La
querela di falso è uno strumento processuale per mezzo del quale si contesta nel processo civile la falsità di un
atto pubblico o di una
scrittura privata riconosciuta, autenticata o verificata che ha efficacia probatoria nel medesimo processo, e viene proposta proprio per togliere efficacia probatoria a tali atti.
La stessa giurisprudenza di legittimità ha statuito che la querela di falso non può essere proposta se non allo scopo di togliere ad un documento (atto pubblico o scrittura privata) la idoneità a far fede e servire come prova di determinati rapporti, sicché, ove siffatte finalità non debbano essere perseguite (in quanto non sia impugnato un documento nella sua efficacia probatoria, né debba conseguirsi l'eliminazione del documento medesimo o di una parte di esso, né si debba tutelare la fede pubblica), ma si controverta soltanto su di un errore materiale incorso nel documento, la querela di falso non è ammissibile.
Competente a decidere su tale materia, ex
art. 9 del c.p.c. comma 2, è il tribunale in composizione collegiale e non il
giudice istruttore come giudice unico, trattandosi di un giudizio in cui è obbligatorio l'intervento del P.M.
La norma in esame svolge una funzione di coordinamento tra il giudizio principale pendente davanti al giudice di pace e quello del giudizio incidentale che si dovrà instaurare davanti al tribunale per la pronuncia sulla querela di falso.
Infatti, viene disposto che il giudice monocratico può sospendere il processo, in attesa che sulla questione di falso si pronunci il tribunale oppure può rimettere al tribunale la sola questione inerente alla querela di falso e nel frattempo proseguire il giudizio.
La sua scelta è subordinata alla rilevanza probatoria del documento impugnato, dovendosi come tale intendere l'utilità che esso può avere per la decisione della causa e non anche la verosimiglianza di fondatezza delle prove addotte a giustificazione dell'impugnazione di falsità.
La domanda di querela del falso viene proposta al giudice di pace, e può proporsi anche con il deposito della stessa in
cancelleria e non solo con dichiarazione da unirsi al verbale di udienza.
Parte della dottrina distingue la proposizione dalla presentazione della querela di falso: la prima si effettua dinnanzi al giudice di pace, mentre la presentazione, intesa come atto di inizio del giudizio di falso civile, avviene davanti al tribunale successivamente all'autorizzazione del giudice rescindente (giudice di pace), che abbia ritenuto ammissibile la querela, valutando la rilevanza del documento ai fini della decisione.
Legittimati a proporre la querela di falso sono la parte personalmente o un
procuratore in possesso di
procura speciale ex
art. 83 del c.p.c. comma 3.
Anche nel procedimento davanti al giudice di pace è ammesso l'istituto dell'interpello, previsto dall’

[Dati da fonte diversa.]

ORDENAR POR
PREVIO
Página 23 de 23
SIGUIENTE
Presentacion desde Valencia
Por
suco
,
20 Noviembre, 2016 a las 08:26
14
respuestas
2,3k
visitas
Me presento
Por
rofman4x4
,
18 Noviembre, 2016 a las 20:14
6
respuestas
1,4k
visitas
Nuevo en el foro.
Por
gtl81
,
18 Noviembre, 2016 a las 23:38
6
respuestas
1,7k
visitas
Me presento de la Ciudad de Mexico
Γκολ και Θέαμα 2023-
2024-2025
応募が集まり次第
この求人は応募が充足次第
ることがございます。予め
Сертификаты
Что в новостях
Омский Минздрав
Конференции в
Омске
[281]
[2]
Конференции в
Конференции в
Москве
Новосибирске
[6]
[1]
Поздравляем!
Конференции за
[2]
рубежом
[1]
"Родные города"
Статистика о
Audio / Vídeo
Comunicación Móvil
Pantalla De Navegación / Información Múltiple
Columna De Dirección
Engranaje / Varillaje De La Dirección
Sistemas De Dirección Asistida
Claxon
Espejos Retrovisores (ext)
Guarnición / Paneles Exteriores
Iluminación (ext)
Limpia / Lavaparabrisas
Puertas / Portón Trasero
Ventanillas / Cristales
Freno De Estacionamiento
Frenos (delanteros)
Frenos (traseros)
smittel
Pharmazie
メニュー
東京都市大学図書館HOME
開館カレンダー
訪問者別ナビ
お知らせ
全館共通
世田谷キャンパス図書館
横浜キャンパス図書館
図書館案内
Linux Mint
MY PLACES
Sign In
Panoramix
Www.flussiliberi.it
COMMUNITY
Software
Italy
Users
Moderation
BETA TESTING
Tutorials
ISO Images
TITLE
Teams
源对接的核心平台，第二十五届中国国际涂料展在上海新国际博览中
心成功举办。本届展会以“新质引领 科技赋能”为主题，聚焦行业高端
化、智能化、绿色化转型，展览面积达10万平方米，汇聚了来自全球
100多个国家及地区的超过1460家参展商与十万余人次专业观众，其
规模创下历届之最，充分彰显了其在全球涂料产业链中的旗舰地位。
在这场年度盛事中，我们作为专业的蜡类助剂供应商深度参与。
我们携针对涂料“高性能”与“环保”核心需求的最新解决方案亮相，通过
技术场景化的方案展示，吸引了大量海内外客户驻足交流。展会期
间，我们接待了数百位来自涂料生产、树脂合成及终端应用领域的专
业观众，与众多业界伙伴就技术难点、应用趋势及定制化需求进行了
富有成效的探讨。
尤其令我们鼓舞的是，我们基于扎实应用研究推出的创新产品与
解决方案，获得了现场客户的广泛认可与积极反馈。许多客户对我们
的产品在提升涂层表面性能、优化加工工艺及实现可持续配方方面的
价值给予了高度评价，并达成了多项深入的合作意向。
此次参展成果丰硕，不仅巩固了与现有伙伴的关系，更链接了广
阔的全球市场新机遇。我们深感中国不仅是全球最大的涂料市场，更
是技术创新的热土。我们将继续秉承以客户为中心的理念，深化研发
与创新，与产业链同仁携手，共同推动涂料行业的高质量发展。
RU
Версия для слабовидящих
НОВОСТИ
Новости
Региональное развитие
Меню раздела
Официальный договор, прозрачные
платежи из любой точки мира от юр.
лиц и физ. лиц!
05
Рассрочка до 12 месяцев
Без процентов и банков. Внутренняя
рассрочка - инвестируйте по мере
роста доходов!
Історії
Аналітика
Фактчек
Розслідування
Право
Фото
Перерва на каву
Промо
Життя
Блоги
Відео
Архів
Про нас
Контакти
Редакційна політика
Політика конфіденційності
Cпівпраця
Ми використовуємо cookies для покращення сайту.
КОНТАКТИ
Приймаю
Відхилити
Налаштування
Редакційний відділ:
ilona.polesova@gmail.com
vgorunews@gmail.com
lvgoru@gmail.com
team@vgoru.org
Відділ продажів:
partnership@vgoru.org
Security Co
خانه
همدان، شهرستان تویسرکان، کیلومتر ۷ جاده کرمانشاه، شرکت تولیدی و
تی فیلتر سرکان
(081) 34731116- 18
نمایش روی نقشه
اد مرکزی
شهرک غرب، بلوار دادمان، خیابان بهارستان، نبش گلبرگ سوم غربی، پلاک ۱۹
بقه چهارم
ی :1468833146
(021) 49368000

art. 222 del c.p.c., per mezzo del quale il giudice istruttore interpella la parte che ha proposto il documento se intende valersene o meno in giudizio.
Se la risposta è negativa, il documento non è utilizzabile in corso di causa e non vi sarà
sospensione del giudizio principale.
Se la risposta è positiva, il giudice, se ritiene il documento rilevante, autorizza la presentazione della querela (l'autorizzazione può avvenire anche implicitamente attraverso la sospensione del giudizio principale), assegnando alle parti un
termine perentorio per la
riassunzione della causa dinnanzi al tribunale ai sensi dell'
art. 65 delle disp. att. c.p.c..
La sospensione del giudizio principale avviene con
ordinanza e può essere totale o parziale.
Ai sensi del secondo comma dell’
art. 225 del c.p.c., la sospensione parziale si realizza quando nel giudizio sono proposte una pluralità di domande, di cui una sola o alcune sono dipendenti dal documento oggetto della querela.
In questo caso, la sospensione avviene solo per le domande la cui decisione dipende dal documento impugnato e il processo continua davanti al giudice di pace per le domande la cui decisione appare autonoma.